● Records excerpted from a collection:
+ + + + + + +

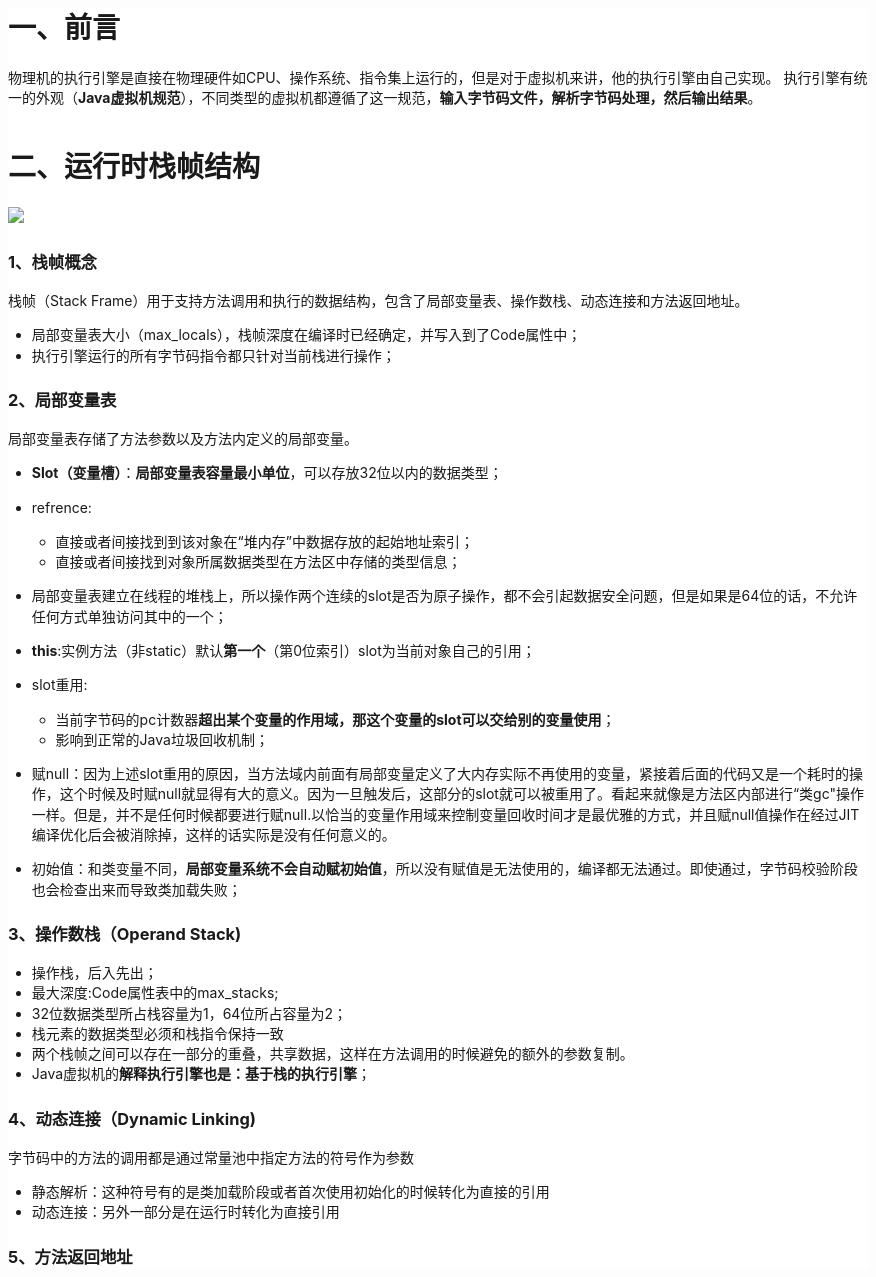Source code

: # 一、前言

物理机的执行引擎是直接在物理硬件如CPU、操作系统、指令集上运行的，但是对于虚拟机来讲，他的执行引擎由自己实现。
执行引擎有统一的外观（**Java虚拟机规范**），不同类型的虚拟机都遵循了这一规范，**输入字节码文件，解析字节码处理，然后输出结果**。

# 二、运行时栈帧结构

![](https://docs.google.com/drawings/d/1HYoVAFuorwxiHTxnNyMiO8UdzgFLP9WpW323OjM-UM4/pub?w=657&h=446)
### 1、栈帧概念

栈帧（Stack Frame）用于支持方法调用和执行的数据结构，包含了局部变量表、操作数栈、动态连接和方法返回地址。

+ 局部变量表大小（max_locals），栈帧深度在编译时已经确定，并写入到了Code属性中；
+ 执行引擎运行的所有字节码指令都只针对当前栈进行操作；

### 2、局部变量表
 
局部变量表存储了方法参数以及方法内定义的局部变量。

+ **Slot（变量槽）**：**局部变量表容量最小单位**，可以存放32位以内的数据类型；
+ refrence:
	+ 直接或者间接找到到该对象在“堆内存”中数据存放的起始地址索引；
	+ 直接或者间接找到对象所属数据类型在方法区中存储的类型信息；
+ 局部变量表建立在线程的堆栈上，所以操作两个连续的slot是否为原子操作，都不会引起数据安全问题，但是如果是64位的话，不允许任何方式单独访问其中的一个；
+ **this**:实例方法（非static）默认**第一个**（第0位索引）slot为当前对象自己的引用；
+ slot重用:
	+ 当前字节码的pc计数器**超出某个变量的作用域，那这个变量的slot可以交给别的变量使用**；
	+ 影响到正常的Java垃圾回收机制；

+ 赋null：因为上述slot重用的原因，当方法域内前面有局部变量定义了大内存实际不再使用的变量，紧接着后面的代码又是一个耗时的操作，这个时候及时赋null就显得有大的意义。因为一旦触发后，这部分的slot就可以被重用了。看起来就像是方法区内部进行“类gc"操作一样。但是，并不是任何时候都要进行赋null.以恰当的变量作用域来控制变量回收时间才是最优雅的方式，并且赋null值操作在经过JIT编译优化后会被消除掉，这样的话实际是没有任何意义的。

+ 初始值：和类变量不同，**局部变量系统不会自动赋初始值**，所以没有赋值是无法使用的，编译都无法通过。即使通过，字节码校验阶段也会检查出来而导致类加载失败；

### 3、操作数栈（Operand Stack)

+ 操作栈，后入先出；
+ 最大深度:Code属性表中的max_stacks;
+ 32位数据类型所占栈容量为1，64位所占容量为2；
+ 栈元素的数据类型必须和栈指令保持一致
+ 两个栈帧之间可以存在一部分的重叠，共享数据，这样在方法调用的时候避免的额外的参数复制。
+ Java虚拟机的**解释执行引擎也是：基于栈的执行引擎**；

### 4、动态连接（Dynamic Linking)

字节码中的方法的调用都是通过常量池中指定方法的符号作为参数

+ 静态解析：这种符号有的是类加载阶段或者首次使用初始化的时候转化为直接的引用
+ 动态连接：另外一部分是在运行时转化为直接引用

### 5、方法返回地址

+ + + + + + +

● TO-DO ITEM:
In the stretch from the start of the records through the line that contains "### 4、动态连接（Dynamic Linking)", edit every "局部变量表" to "本地变量表" and leave all else unchanged. Leave the pictures out of your answer.

● SOLVED PROBLEM:
Source code

: # 一、前言

物理机的执行引擎是直接在物理硬件如CPU、操作系统、指令集上运行的，但是对于虚拟机来讲，他的执行引擎由自己实现。
执行引擎有统一的外观（**Java虚拟机规范**），不同类型的虚拟机都遵循了这一规范，**输入字节码文件，解析字节码处理，然后输出结果**。

# 二、运行时栈帧结构

![](https://docs.google.com/drawings/d/1HYoVAFuorwxiHTxnNyMiO8UdzgFLP9WpW323OjM-UM4/pub?w=657&h=446)
### 1、栈帧概念

栈帧（Stack Frame）用于支持方法调用和执行的数据结构，包含了本地变量表、操作数栈、动态连接和方法返回地址。

+ 本地变量表大小（max_locals），栈帧深度在编译时已经确定，并写入到了Code属性中；
+ 执行引擎运行的所有字节码指令都只针对当前栈进行操作；

### 2、本地变量表
 
本地变量表存储了方法参数以及方法内定义的局部变量。

+ **Slot（变量槽）**：**本地变量表容量最小单位**，可以存放32位以内的数据类型；
+ refrence:
	+ 直接或者间接找到到该对象在“堆内存”中数据存放的起始地址索引；
	+ 直接或者间接找到对象所属数据类型在方法区中存储的类型信息；
+ 本地变量表建立在线程的堆栈上，所以操作两个连续的slot是否为原子操作，都不会引起数据安全问题，但是如果是64位的话，不允许任何方式单独访问其中的一个；
+ **this**:实例方法（非static）默认**第一个**（第0位索引）slot为当前对象自己的引用；
+ slot重用:
	+ 当前字节码的pc计数器**超出某个变量的作用域，那这个变量的slot可以交给别的变量使用**；
	+ 影响到正常的Java垃圾回收机制；

+ 赋null：因为上述slot重用的原因，当方法域内前面有局部变量定义了大内存实际不再使用的变量，紧接着后面的代码又是一个耗时的操作，这个时候及时赋null就显得有大的意义。因为一旦触发后，这部分的slot就可以被重用了。看起来就像是方法区内部进行“类gc"操作一样。但是，并不是任何时候都要进行赋null.以恰当的变量作用域来控制变量回收时间才是最优雅的方式，并且赋null值操作在经过JIT编译优化后会被消除掉，这样的话实际是没有任何意义的。

+ 初始值：和类变量不同，**局部变量系统不会自动赋初始值**，所以没有赋值是无法使用的，编译都无法通过。即使通过，字节码校验阶段也会检查出来而导致类加载失败；

### 3、操作数栈（Operand Stack)

+ 操作栈，后入先出；
+ 最大深度:Code属性表中的max_stacks;
+ 32位数据类型所占栈容量为1，64位所占容量为2；
+ 栈元素的数据类型必须和栈指令保持一致
+ 两个栈帧之间可以存在一部分的重叠，共享数据，这样在方法调用的时候避免的额外的参数复制。
+ Java虚拟机的**解释执行引擎也是：基于栈的执行引擎**；

### 4、动态连接（Dynamic Linking)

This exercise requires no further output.